▶ [WHAT IS EXPECTED]
Through to the final line, write out the records below exactly, omitting any images they contain.
__________________________________________________
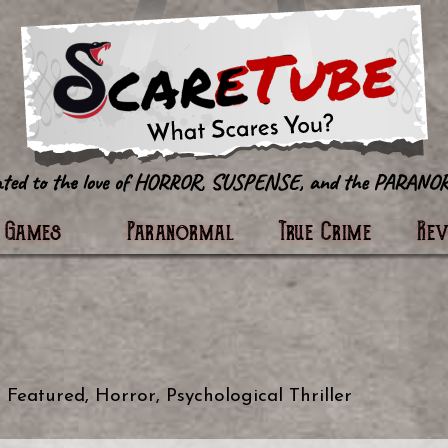
tter
Games
Paranormal
True Crime
Re
n
Featured
,
Horror
,
Psychological Thriller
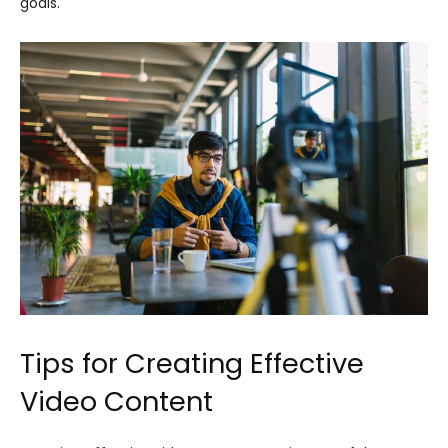
goals.
Tips for Creating Effective
Video Content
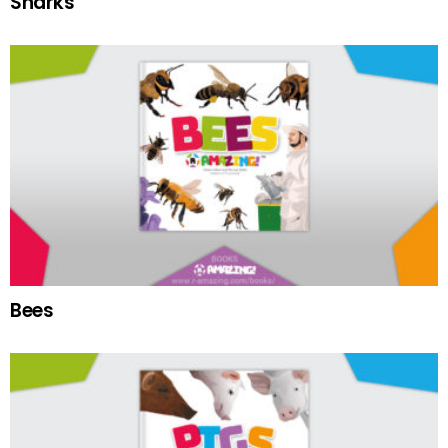
Sharks
Bees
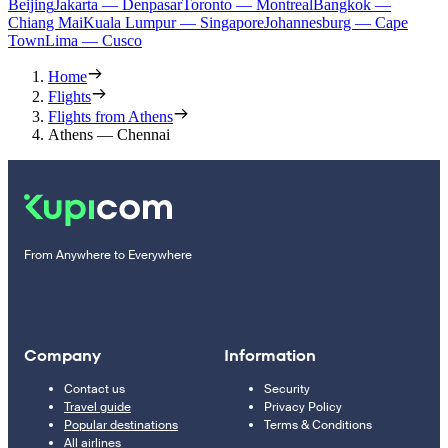
Beijing
Jakarta — Denpasar
Toronto — Montreal
Bangkok —
Chiang Mai
Kuala Lumpur — Singapore
Johannesburg — Cape
Town
Lima — Cusco
Home
Flights
Flights from Athens
Athens — Chennai
From Anywhere to Everywhere
Company
Information
Contact us
Security
Travel guide
Privacy Policy
Popular destinations
Terms & Conditions
All airlines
__________________________________________________
▶ [EXERCISE ANSWER]
tter
Games
Paranormal
True Crime
Re
n
Featured
,
Horror
,
Psychological Thriller
goals.
Tips for Creating Effective
Video Content
Sharks
Bees
Beijing
Jakarta — Denpasar
Toronto — Montreal
Bangkok —
Chiang Mai
Kuala Lumpur — Singapore
Johannesburg — Cape
Town
Lima — Cusco
Home
Flights
Flights from Athens
Athens — Chennai
From Anywhere to Everywhere
Company
Information
Contact us
Security
Travel guide
Privacy Policy
Popular destinations
Terms & Conditions
All airlines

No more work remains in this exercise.